| Task material |
►

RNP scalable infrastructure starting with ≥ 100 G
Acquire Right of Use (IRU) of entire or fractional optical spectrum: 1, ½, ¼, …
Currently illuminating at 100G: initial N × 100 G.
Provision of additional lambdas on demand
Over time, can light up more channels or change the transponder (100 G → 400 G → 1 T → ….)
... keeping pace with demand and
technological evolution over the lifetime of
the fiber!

◄
►

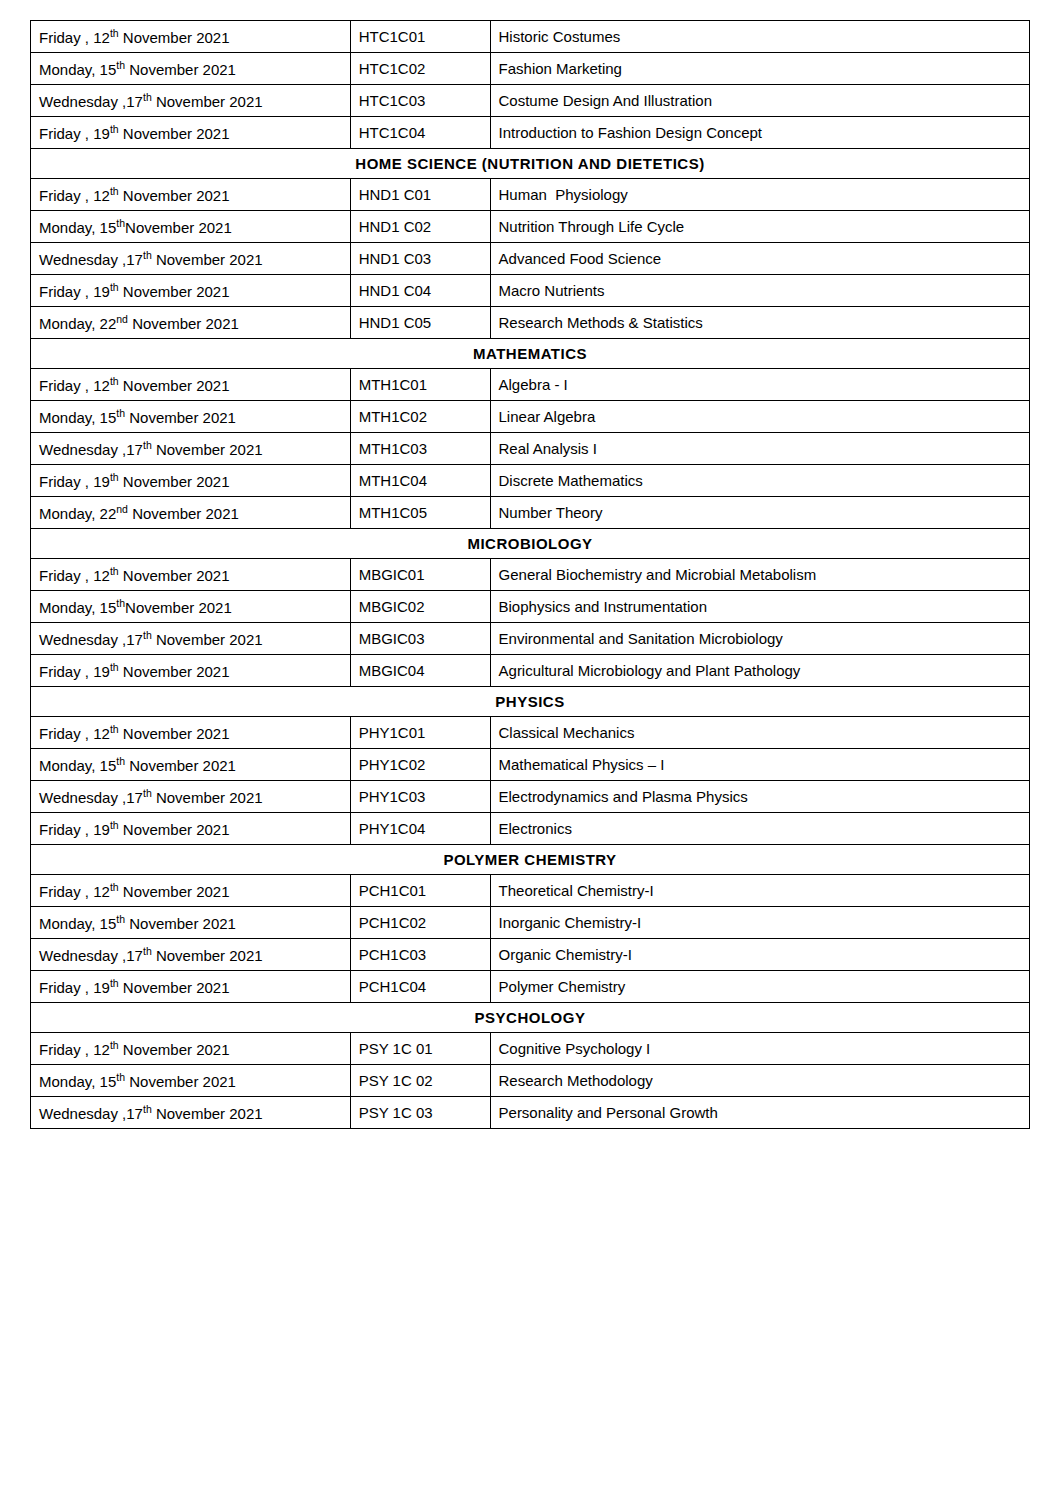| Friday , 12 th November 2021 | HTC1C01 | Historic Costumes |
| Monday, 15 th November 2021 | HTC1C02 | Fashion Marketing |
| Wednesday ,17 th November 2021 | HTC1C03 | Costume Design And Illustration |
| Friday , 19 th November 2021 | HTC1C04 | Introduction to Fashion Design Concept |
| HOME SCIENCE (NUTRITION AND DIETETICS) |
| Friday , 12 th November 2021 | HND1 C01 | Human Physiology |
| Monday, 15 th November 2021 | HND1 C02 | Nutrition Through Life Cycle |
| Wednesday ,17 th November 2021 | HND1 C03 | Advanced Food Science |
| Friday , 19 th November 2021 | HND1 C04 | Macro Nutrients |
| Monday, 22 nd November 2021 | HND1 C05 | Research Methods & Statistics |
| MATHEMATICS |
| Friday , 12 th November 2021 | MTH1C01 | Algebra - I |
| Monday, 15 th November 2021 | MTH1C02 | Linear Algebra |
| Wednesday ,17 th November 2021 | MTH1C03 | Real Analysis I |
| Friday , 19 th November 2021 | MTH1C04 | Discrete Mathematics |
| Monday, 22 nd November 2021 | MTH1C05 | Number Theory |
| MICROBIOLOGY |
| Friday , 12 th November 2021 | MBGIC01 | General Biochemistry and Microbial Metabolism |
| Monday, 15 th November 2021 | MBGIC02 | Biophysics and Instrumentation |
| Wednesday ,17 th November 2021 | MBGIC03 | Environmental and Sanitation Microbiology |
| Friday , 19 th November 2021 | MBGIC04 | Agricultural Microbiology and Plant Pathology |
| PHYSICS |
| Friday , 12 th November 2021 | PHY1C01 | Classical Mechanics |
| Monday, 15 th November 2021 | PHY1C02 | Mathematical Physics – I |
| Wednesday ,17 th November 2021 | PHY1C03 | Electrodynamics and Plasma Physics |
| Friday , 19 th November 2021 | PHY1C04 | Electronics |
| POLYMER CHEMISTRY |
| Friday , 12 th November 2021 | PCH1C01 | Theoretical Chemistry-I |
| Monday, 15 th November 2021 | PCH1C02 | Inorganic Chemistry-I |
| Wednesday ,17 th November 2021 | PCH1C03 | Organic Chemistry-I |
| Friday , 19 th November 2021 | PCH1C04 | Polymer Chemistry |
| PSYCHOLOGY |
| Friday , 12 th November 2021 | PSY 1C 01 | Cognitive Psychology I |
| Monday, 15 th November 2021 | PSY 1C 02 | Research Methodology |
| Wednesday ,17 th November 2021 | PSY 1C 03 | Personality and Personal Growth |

◄
►

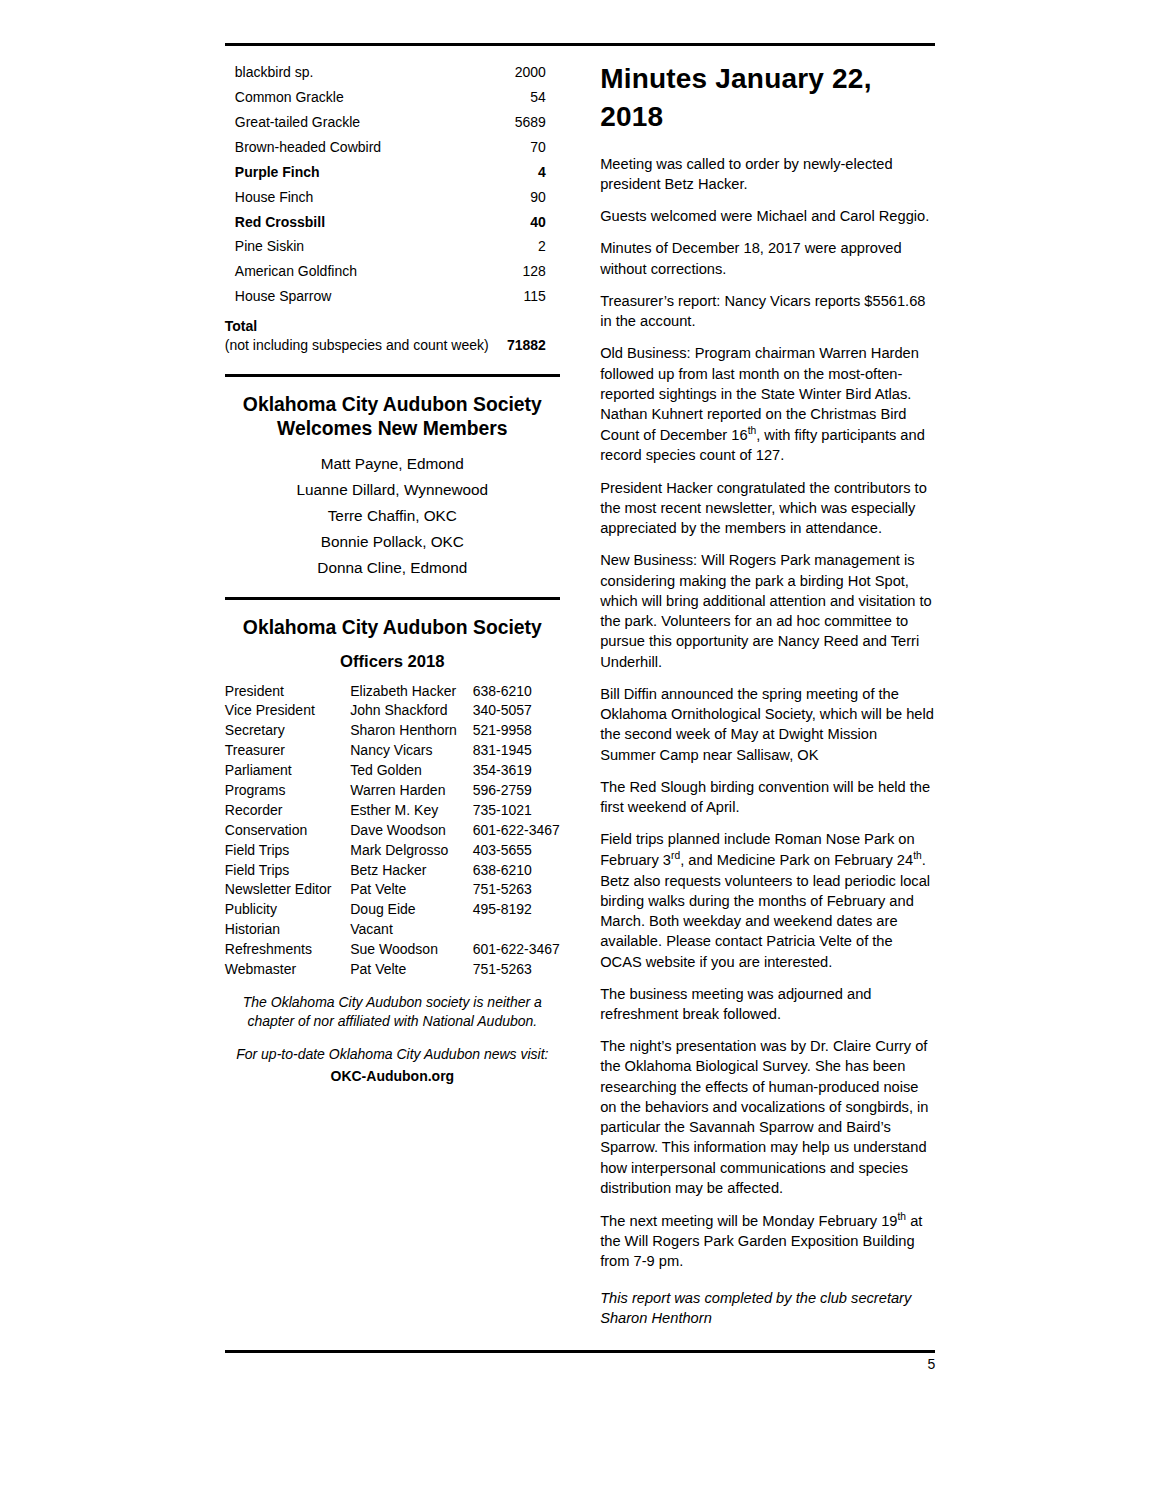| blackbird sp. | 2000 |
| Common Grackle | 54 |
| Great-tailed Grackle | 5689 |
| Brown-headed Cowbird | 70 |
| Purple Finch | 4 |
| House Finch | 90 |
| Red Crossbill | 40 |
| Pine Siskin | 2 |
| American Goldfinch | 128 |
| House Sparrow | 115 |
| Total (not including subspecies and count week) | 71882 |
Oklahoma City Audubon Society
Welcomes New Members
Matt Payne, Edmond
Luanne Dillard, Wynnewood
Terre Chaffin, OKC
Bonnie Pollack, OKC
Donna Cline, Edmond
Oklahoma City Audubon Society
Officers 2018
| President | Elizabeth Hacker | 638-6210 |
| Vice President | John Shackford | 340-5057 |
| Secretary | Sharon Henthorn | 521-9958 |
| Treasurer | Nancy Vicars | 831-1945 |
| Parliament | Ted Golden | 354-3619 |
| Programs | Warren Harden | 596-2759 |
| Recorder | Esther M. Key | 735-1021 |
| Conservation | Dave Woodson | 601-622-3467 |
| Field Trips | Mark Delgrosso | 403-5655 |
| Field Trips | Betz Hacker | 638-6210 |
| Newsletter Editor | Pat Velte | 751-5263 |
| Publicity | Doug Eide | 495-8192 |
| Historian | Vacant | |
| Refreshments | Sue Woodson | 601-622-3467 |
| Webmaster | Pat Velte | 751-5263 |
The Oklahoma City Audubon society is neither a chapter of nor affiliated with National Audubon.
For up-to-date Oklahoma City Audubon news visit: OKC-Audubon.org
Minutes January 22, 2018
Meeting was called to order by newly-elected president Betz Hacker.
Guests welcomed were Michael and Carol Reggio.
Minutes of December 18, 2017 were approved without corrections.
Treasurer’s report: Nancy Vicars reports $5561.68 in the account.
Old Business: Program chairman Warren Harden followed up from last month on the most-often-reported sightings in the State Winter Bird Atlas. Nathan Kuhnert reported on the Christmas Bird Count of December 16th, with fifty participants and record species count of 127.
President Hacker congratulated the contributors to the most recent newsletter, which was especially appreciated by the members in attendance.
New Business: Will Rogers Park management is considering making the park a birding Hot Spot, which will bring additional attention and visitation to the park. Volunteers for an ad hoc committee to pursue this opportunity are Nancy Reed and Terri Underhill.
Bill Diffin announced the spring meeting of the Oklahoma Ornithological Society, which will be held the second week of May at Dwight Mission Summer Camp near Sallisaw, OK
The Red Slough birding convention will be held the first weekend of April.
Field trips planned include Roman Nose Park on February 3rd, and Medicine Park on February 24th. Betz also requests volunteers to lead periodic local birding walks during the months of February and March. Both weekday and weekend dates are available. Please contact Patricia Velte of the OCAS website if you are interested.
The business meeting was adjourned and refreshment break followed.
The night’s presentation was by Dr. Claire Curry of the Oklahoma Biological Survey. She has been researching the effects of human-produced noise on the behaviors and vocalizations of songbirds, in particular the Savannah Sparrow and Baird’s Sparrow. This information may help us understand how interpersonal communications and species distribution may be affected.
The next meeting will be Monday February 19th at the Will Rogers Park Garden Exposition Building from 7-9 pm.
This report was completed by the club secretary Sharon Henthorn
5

◄

| Goal of the exercise |
All lines above from the one with "Historian | Vacant | |" to the one with "Old Business: Program", inclusive, should be copied exactly, and no other lines.

| Output below |
| Historian | Vacant | |
| Refreshments | Sue Woodson | 601-622-3467 |
| Webmaster | Pat Velte | 751-5263 |
The Oklahoma City Audubon society is neither a chapter of nor affiliated with National Audubon.
For up-to-date Oklahoma City Audubon news visit: OKC-Audubon.org
Minutes January 22, 2018
Meeting was called to order by newly-elected president Betz Hacker.
Guests welcomed were Michael and Carol Reggio.
Minutes of December 18, 2017 were approved without corrections.
Treasurer’s report: Nancy Vicars reports $5561.68 in the account.
Old Business: Program chairman Warren Harden followed up from last month on the most-often-reported sightings in the State Winter Bird Atlas. Nathan Kuhnert reported on the Christmas Bird Count of December 16th, with fifty participants and record species count of 127.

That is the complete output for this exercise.